Just wondering, in terms of haircuts. Are they going to ask us to shave our heads for basic? If so, how short? I know it's tapered fade at the sides but how about the top?


----------



## jayquiambao (15 Jan 2013)

I don't know if it would make a difference but this Full-time not reserves


----------



## IBX.Lee (15 Jan 2013)

Men. Hair shall be taper-trimmed at the back, sides, and above the ears to blend with the hair-style; be no more than 15 cm (6 in.) in length and sufficiently short that, when the hair is groomed and headdress is removed, no hair shall touch the ears or fall below the top of the eyebrows; *be no more than 4 cm (1-1/2 in.) in bulk at the top of the head*, gradually decreasing to blend with the taper-trimmed sides and back; and be kept free from the neck to a distance of 2.5 cm (1 in.) above the shirt collar. Taper trimmed square back styles and shaving of all the hair on the head are permitted.


----------



## ModlrMike (15 Jan 2013)

jayquiambao said:
			
		

> Just wondering, in terms of haircuts. Are they going to ask us to shave our heads for basic? If so, how short? I know it's tapered fade at the sides but how about the top?



They're not going to ask you, they're going to tell you.

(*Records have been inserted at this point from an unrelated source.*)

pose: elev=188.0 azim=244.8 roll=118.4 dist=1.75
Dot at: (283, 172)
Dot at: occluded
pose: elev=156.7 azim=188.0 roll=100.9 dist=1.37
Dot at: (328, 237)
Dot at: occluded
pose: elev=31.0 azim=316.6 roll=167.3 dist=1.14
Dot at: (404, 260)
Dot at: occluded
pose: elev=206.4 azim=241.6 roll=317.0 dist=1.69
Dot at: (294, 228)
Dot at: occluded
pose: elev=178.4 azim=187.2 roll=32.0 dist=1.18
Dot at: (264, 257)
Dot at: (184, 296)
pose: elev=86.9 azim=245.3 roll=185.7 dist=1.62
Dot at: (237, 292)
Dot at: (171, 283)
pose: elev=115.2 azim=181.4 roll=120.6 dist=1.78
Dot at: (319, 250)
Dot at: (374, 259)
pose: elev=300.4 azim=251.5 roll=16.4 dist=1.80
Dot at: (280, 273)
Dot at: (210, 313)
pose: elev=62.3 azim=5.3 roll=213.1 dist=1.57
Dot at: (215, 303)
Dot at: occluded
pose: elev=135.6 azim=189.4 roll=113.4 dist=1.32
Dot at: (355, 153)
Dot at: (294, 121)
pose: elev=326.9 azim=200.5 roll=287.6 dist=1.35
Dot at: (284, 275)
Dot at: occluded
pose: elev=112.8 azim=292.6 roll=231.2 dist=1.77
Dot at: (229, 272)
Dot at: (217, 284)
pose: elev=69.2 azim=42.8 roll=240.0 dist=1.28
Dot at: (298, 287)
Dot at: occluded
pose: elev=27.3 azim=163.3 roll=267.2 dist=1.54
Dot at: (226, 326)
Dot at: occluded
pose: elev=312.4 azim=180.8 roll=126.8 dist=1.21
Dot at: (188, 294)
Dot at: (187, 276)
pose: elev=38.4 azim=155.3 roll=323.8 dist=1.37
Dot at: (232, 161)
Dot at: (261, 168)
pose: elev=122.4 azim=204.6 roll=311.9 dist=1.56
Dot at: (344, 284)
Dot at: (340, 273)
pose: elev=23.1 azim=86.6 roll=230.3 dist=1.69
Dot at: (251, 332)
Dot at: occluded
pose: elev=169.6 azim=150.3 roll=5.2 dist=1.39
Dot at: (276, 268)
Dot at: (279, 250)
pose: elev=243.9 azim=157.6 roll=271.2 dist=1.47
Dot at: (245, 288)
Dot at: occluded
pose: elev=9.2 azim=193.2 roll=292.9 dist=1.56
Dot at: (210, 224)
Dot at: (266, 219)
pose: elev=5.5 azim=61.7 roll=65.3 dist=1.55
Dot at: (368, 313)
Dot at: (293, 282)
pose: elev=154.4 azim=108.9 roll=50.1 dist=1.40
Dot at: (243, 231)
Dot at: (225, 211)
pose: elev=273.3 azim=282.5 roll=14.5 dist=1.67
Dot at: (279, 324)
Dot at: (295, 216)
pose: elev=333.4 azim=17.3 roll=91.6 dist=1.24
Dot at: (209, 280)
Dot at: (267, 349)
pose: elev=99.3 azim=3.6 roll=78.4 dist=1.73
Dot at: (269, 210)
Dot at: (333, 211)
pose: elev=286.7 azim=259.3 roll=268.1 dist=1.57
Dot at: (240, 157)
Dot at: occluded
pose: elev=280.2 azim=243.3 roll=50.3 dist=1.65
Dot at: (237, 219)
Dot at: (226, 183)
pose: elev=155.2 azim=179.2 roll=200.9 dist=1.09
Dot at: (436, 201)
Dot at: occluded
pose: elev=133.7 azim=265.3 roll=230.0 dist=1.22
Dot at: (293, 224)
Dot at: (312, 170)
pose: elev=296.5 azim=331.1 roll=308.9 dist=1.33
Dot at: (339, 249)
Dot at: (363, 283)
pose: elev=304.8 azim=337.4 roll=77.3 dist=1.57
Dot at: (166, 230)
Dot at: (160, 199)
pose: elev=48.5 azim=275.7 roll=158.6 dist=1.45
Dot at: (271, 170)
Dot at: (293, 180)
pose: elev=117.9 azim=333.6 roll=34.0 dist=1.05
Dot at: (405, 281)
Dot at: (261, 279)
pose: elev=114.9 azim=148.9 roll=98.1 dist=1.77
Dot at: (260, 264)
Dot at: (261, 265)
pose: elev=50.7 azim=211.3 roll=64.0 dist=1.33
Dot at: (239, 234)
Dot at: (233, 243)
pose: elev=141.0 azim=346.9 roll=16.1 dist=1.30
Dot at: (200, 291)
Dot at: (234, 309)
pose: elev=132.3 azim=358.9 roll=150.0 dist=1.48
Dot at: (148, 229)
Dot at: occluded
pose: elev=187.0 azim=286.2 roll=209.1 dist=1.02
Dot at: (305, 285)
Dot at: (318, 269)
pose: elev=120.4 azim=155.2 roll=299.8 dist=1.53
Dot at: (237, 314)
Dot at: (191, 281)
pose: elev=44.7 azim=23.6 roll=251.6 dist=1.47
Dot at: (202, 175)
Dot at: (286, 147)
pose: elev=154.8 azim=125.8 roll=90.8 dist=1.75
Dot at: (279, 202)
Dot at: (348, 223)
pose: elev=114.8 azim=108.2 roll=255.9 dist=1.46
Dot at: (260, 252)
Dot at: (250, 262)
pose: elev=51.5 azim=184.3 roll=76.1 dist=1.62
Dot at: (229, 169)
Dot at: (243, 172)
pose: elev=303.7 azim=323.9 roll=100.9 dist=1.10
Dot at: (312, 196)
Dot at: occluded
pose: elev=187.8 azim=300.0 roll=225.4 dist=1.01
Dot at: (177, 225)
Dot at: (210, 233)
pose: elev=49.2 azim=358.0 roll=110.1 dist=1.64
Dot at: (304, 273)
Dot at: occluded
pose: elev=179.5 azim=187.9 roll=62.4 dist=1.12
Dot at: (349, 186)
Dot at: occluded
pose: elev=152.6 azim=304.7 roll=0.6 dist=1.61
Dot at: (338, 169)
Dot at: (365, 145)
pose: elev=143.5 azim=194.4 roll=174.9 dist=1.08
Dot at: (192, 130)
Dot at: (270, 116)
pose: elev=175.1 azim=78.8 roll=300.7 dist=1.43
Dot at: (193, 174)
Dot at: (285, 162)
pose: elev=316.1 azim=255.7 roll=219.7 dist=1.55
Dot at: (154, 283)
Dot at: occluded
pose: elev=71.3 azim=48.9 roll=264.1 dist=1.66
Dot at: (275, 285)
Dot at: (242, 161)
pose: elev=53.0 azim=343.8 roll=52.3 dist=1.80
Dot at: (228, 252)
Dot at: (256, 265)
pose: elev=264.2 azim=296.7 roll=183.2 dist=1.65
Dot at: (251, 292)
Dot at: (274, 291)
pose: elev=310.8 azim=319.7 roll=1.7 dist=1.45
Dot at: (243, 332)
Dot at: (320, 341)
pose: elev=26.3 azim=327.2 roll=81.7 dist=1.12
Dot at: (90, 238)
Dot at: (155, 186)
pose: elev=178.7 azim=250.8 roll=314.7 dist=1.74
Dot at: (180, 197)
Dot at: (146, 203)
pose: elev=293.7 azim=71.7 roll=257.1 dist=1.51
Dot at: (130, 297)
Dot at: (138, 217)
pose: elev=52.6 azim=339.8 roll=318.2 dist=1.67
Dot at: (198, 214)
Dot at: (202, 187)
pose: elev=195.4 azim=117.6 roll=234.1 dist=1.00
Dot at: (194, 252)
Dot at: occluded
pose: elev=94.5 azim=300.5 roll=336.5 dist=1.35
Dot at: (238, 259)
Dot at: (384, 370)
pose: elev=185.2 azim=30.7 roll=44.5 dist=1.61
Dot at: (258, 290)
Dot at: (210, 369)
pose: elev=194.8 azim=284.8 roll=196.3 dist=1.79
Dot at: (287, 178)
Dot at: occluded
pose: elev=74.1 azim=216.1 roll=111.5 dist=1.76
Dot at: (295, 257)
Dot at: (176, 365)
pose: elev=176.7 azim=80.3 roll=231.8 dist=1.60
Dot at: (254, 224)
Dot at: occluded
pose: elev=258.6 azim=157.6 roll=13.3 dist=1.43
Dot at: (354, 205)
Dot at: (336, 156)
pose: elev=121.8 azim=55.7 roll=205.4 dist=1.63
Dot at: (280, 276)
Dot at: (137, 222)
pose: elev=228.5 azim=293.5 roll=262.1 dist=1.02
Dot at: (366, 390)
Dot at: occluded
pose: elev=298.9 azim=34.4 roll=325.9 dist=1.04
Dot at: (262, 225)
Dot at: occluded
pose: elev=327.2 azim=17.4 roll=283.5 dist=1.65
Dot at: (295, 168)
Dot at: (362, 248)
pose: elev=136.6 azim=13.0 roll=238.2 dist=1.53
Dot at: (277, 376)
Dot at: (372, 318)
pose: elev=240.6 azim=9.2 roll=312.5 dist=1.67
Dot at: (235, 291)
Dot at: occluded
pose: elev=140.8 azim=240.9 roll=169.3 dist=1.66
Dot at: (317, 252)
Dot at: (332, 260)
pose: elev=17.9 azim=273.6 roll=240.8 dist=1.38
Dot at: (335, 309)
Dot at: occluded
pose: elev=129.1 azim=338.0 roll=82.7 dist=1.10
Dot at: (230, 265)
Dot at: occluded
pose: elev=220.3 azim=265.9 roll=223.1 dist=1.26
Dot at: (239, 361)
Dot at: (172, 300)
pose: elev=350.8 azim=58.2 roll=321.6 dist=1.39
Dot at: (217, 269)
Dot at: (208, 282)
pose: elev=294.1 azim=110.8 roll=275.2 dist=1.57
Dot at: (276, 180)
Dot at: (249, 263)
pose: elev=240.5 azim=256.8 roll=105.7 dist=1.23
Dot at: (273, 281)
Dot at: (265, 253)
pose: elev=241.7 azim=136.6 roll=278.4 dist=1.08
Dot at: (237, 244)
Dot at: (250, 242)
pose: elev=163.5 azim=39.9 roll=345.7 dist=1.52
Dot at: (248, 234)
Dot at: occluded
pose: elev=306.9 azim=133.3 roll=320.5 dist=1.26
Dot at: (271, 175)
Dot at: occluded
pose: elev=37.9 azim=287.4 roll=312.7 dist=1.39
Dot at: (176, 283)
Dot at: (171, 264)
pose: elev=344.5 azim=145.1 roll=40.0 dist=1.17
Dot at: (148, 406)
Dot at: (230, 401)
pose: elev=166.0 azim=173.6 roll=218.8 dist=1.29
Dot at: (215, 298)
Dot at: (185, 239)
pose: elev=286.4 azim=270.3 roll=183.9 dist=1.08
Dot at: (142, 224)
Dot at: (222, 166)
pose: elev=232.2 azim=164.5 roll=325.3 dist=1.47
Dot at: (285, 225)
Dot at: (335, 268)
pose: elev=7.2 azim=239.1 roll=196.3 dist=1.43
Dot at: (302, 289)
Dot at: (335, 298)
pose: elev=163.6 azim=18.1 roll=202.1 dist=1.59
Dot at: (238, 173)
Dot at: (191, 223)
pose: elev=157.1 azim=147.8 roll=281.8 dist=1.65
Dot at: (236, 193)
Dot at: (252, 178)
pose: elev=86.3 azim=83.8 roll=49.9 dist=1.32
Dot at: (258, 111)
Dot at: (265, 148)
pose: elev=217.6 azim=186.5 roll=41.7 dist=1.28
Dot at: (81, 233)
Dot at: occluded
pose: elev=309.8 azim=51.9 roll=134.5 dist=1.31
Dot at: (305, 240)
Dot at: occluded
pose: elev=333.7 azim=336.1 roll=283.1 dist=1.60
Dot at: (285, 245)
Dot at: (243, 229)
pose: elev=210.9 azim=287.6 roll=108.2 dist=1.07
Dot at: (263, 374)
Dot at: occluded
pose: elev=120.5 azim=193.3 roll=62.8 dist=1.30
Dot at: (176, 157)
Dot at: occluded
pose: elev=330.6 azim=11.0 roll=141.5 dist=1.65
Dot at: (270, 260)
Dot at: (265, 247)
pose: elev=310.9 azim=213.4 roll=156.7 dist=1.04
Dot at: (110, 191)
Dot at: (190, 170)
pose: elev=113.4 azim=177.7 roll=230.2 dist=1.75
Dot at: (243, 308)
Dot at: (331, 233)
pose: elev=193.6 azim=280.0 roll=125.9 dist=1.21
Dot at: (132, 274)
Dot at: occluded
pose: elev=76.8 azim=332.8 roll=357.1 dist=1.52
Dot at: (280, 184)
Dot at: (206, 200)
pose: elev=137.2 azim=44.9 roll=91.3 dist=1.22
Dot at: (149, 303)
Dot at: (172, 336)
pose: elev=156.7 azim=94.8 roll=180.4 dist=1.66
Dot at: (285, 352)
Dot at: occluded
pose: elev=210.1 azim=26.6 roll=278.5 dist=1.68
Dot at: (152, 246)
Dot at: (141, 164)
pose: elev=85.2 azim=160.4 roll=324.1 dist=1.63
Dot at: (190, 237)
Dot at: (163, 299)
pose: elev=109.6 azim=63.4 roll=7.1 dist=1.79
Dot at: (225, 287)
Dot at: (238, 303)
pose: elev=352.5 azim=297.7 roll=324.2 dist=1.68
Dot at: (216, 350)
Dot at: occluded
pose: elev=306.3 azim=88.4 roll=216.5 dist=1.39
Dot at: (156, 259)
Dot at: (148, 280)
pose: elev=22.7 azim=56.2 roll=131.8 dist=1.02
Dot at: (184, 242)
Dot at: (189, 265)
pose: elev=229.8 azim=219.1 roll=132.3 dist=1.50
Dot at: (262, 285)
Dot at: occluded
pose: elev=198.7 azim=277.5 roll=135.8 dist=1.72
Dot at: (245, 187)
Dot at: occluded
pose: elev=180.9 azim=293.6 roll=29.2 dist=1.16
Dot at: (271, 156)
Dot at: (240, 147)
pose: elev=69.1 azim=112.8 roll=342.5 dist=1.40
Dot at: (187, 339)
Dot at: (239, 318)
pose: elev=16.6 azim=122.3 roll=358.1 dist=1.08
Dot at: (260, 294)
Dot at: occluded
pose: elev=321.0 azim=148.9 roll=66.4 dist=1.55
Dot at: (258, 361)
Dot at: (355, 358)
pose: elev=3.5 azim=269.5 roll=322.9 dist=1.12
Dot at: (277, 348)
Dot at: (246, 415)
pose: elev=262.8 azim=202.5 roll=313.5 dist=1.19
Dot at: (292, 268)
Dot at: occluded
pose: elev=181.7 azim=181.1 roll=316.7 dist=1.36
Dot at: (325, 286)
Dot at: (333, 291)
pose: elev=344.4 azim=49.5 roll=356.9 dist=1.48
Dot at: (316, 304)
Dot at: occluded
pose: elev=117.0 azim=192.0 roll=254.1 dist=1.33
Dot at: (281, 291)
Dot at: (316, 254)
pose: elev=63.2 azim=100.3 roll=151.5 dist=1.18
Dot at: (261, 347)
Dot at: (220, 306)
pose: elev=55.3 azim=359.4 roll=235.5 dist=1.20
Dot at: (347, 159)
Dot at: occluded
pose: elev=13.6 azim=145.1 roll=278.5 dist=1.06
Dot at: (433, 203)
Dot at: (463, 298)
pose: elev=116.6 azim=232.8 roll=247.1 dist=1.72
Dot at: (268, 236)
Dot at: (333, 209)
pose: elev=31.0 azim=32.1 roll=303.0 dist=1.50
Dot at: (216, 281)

You'll get your hair cut when you start the course. Don't worry about it, it's not important.


----------



## ambernewton04 (15 Jan 2013)

I'm pretty sure within the first week of my husband being there, he was told his head was getting shaved lol. It took a while to get used to it, but now I prefer it


----------



## mariomike (15 Jan 2013)

ambernewton04 said:
			
		

> I'm pretty sure within the first week of my husband being there, he was told his head was getting shaved lol. It took a while to get used to it, but now I prefer it



Like this?  < just kidding   >
http://www.youtube.com/watch?v=9z3Y5YaH1a8


----------



## SentryMAn (15 Jan 2013)

You get a choice of Haircuts while on Basic.

You can decide if you want a "number 1" or a "number 2" on the shears.

It makes little difference as everyone on your platoon will have the same hair cut unless they have arrived with a bald head.

Exception is woman, they will not be required to shave their heads.


----------



## Journeyman (15 Jan 2013)

By the time you start your BMQ, the Supreme Court and Parliament should have weighed in; _apparently_ it's a significant Constitutional issue.   :nod:


----------



## ambernewton04 (15 Jan 2013)

mariomike said:
			
		

> Like this?  < just kidding   >
> http://www.youtube.com/watch?v=9z3Y5Yeah1a8



Ha ha ya that's pretty much what he said it was like.


----------



## jayquiambao (16 Jan 2013)

Journeyman said:
			
		

> By the time you start your BMQ, the Supreme Court and Parliament should have weighed in; _apparently_ it's a significant Constitutional issue.   :nod:



I hope so! I'm not really the type to have a shaved head but if I have too I guess I will.


----------



## kratz (16 Jan 2013)

[quote author=jayquiambao]
I hope so! I'm not really the type to have a shaved head but if I have too I guess I will.
[/quote]

Be sure to quote to your BMQ staff you heard from the internet that the regulation was changed by the Supream Court.    / :sarcasm:


----------



## SentryMAn (16 Jan 2013)

if you don't like having a shaved head you are more then welcome to NOT have a shaved head once you are complete training. 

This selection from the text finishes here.